Friday, December 29, 2006
Quince in Syrup (and ramblings on quince not being a "nana fruit")
My father all but cracked up laughing when I told him that I wanted to make this recipe. Why is it that people think quince is a nana's fruit? I suspect it has something to do with the Victorians leaving quince to scent linen cupboards, but this is originally, as far as I know, a Central Asian/Middle Eastern fruit, and the uses for it in jellies and as a sweet accent in savoury dishes are astounding (Central Asian and Middle Eastern dishes often act as harmonious offerings of the tart and sweet, the savoury and spicy - a dramatic study of balance). A nana fruit this is not. One does not or should not eat a quince directly off the tree, for it is incredibly hard and astringent. However, of the family of pears and apples it is, so like these fruit, it is best (in my opinion) cooked in any manner. It is once warmed through that the gorgeous tropical and floral aroma of the quince is released and casts spellbound gazes on all those whose olfactory organs are even minimally functioning.
Quince in Syrup
(from Tamasin Day-Lewis' Tamasin's Kitchen Bible)
juice of 1/2 lemon
8oz (225g) unrefined sugar
2lb (900g) quince (either 4 small or two really large ones) that have had the down scrubbed off them, halved (do not remove pips or stone) and sitting in acidulated water
1) Fill a pan with 1 3/4 pints (1 litre) boiling water and add lemon juice and sugar.
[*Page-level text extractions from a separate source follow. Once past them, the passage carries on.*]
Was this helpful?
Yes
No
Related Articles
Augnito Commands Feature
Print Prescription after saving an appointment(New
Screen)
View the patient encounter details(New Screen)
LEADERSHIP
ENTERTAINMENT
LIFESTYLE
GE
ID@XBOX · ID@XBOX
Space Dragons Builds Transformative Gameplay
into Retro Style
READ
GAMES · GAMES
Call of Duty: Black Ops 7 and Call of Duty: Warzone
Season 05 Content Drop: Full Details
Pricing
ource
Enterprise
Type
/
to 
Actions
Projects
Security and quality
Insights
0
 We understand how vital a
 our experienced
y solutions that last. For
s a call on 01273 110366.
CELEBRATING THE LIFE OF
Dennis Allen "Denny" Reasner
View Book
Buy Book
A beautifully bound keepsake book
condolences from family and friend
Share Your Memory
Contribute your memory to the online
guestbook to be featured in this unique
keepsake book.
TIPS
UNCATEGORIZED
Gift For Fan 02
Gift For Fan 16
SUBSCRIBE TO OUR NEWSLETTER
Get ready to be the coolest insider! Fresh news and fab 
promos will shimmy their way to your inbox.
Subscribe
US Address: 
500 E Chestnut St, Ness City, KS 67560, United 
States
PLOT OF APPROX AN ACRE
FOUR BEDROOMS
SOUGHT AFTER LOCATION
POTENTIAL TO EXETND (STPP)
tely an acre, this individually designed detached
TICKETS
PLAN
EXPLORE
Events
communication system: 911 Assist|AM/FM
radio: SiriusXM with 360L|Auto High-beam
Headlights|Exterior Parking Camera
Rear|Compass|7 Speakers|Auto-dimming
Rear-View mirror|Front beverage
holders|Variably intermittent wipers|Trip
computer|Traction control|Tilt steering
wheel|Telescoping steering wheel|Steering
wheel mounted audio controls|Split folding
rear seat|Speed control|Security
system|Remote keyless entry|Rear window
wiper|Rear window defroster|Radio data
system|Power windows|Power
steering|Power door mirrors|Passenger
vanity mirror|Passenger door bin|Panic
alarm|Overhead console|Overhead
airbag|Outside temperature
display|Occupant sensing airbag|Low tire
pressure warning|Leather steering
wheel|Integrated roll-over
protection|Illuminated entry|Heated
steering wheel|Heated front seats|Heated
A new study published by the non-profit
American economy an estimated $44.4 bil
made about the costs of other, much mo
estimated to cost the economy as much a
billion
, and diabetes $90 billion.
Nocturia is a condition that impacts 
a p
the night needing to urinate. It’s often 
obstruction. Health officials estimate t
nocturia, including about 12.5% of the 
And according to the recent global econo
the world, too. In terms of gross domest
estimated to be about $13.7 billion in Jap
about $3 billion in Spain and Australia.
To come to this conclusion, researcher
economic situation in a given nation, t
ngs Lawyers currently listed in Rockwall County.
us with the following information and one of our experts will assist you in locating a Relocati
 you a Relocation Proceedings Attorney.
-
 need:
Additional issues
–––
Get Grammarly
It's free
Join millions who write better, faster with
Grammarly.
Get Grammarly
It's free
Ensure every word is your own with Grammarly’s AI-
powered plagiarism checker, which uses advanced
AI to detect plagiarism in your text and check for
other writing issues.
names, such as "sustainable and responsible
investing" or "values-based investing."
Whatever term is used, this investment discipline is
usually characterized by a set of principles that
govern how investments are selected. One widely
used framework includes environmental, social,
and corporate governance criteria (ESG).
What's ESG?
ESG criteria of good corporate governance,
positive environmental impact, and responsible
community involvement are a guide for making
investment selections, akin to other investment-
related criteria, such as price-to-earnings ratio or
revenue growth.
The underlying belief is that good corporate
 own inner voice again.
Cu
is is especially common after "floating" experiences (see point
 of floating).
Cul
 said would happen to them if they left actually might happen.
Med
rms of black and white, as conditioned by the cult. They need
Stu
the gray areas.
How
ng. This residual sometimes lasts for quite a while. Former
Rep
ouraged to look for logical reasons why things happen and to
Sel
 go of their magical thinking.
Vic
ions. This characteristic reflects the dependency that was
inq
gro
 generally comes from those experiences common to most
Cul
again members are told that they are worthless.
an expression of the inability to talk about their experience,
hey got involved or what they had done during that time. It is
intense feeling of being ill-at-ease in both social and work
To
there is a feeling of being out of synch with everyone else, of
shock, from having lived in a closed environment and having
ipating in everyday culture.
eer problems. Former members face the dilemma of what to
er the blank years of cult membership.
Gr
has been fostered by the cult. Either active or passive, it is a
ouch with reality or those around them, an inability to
2) Add quince cut side down and simmer until tender (add more water as you go to keep them covered), anywhere between 20 and 60 minutes. Do not, however, let the fruit fall apart.
3) When tender, remove quince, and once cool enough to handle, cut out the cores and put them back in the pan.
4) Reduce the syrup by simmering.
5) Return quince to simmering liquid and cool until syrup becomes thick and reddish, approximately 75 minutes.
6) Arrange quice halves cut side up on a serving plate and pour syrup on top (it will turn into a jelly as it cools).
I do not dispute that this dessert takes a while before you can eat it, but it is worth it. Besides, you get to inhale that gorgeous aroma the entire time, and that cannot be bettered. Alas, the quince season seems to have ended here, so this will be my last quince entry for a while.